# Texto fornecido
Brett Morgen. “Descobri o que nunca ninguém viu. Por exemplo: o Kurt romântico”

Brett Morgen. “Descobri o que nunca ninguém viu. Por exemplo: o Kurt romântico”


Falámos com o realizador do mais ambicioso documentário sobre Kurt Cobain. O filme vai estar esta semana nas salas portuguesas


O primeiro documentário autorizado sobre Kurt Cobain desde a morte do músico é este: “Montage of Heck”, realizado por Brett Morgen, sobre a vida do vocalista dos Nirvana, um dos maiores ídolos da cultura popular. Em 2007, Courtney Love decidiu disponibilizar todo o arquivo do marido, material que estava intacto num armazém de Los Angeles. Morgen foi o escolhido para concretizar o trabalho, sem mais colaborações por parte de Courtney, mas com a produção da filha do casal, Frances Bean Cobain. “Montage of Heck” vai ser exibido esta semana – amanhã, sexta e sábado – nas salas NOS, às 21h30. Na segunda-feira está à venda em DVD na Amazon e em Maio chega o livro.

Fazer mais e melhor que aquilo que já tinha sido feito foi uma das prioridades para este “Montage of Heck”?

Em parte, sim. Achei que havia uma falha nas anteriores histórias sobre o Kurt Cobain, fossem livros ou filmes. Houve tentativas muito bem sucedidas mas, no caso dos livros, frequentemente são muito analíticos e isso dificulta a nossa aproximação ao que mais gostamos no Kurt, ao que sempre quisemos saber e a uma forma de, de alguma maneira, ficarmos mais próximos dele, mesmo que fisicamente isso não seja possível. E, claro, depois há os documentários. Mas, para esses, nunca ninguém teve acesso à música, e isso sempre representou uma limitação para o resultado final e até para o sucesso ou o reconhecimento que poderiam ter. Senti que fui colocado na posição mais privilegiada que alguma vez passou pelas mãos de um biógrafo do Kurt Cobain ou de quem quer que fosse que procurou contar a sua história, porque consegui acesso a materiais que nunca ninguém tinha visto, incluindo quase todos os membros da família ou os amigos mais próximos.

# Instrução A
Segundo o texto sobre o documentário acerca de Kurt Cobain, em que ano decidiu Courtney Love disponibilizar todo o arquivo do marido?
O texto e as entradas não têm qualquer relação entre si.

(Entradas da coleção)
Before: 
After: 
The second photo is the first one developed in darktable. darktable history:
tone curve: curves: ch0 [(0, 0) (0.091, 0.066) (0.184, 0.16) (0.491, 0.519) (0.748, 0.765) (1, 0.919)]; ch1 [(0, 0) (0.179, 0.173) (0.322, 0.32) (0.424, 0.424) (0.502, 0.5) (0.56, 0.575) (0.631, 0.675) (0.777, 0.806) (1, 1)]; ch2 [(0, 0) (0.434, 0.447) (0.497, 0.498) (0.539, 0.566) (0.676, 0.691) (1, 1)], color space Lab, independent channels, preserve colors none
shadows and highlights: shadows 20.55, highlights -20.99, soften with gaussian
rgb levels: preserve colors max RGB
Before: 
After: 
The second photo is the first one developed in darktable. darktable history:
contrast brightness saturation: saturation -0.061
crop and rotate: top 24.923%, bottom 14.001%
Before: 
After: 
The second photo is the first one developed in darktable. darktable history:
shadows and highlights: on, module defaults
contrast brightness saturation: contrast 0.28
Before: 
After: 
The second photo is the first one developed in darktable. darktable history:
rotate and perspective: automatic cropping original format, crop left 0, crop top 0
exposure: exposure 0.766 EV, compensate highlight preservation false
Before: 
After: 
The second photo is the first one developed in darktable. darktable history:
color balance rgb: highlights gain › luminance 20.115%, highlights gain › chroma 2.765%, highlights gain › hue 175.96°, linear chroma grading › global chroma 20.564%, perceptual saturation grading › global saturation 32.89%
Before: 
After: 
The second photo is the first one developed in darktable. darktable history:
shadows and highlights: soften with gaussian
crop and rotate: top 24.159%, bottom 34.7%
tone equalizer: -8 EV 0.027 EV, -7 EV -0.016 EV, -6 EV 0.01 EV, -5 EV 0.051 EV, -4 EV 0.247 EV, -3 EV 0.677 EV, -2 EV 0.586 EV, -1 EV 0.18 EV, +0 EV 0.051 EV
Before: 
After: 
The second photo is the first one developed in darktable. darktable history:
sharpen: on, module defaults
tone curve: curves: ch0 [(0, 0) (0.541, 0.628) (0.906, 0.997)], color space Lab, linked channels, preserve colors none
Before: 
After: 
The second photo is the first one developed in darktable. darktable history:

# Instrução B
Coloque numa tabela Markdown as linhas das entradas, começando pela primeira linha das entradas e seguindo até à linha que contém "contrast brightness saturation: contrast 0.28", ambas incluídas. Use as colunas n e Linha, numere as linhas e omita as que estiverem em branco.

# Resposta correta A
Em 2007.

# Resposta correta B
| n | Linha |
|---|---|
| 1 | Before:  |
| 2 | After:  |
| 3 | The second photo is the first one developed in darktable. darktable history: |
| 4 | tone curve: curves: ch0 [(0, 0) (0.091, 0.066) (0.184, 0.16) (0.491, 0.519) (0.748, 0.765) (1, 0.919)]; ch1 [(0, 0) (0.179, 0.173) (0.322, 0.32) (0.424, 0.424) (0.502, 0.5) (0.56, 0.575) (0.631, 0.675) (0.777, 0.806) (1, 1)]; ch2 [(0, 0) (0.434, 0.447) (0.497, 0.498) (0.539, 0.566) (0.676, 0.691) (1, 1)], color space Lab, independent channels, preserve colors none |
| 5 | shadows and highlights: shadows 20.55, highlights -20.99, soften with gaussian |
| 6 | rgb levels: preserve colors max RGB |
| 7 | Before:  |
| 8 | After:  |
| 9 | The second photo is the first one developed in darktable. darktable history: |
| 10 | contrast brightness saturation: saturation -0.061 |
| 11 | crop and rotate: top 24.923%, bottom 14.001% |
| 12 | Before:  |
| 13 | After:  |
| 14 | The second photo is the first one developed in darktable. darktable history: |
| 15 | shadows and highlights: on, module defaults |
| 16 | contrast brightness saturation: contrast 0.28 |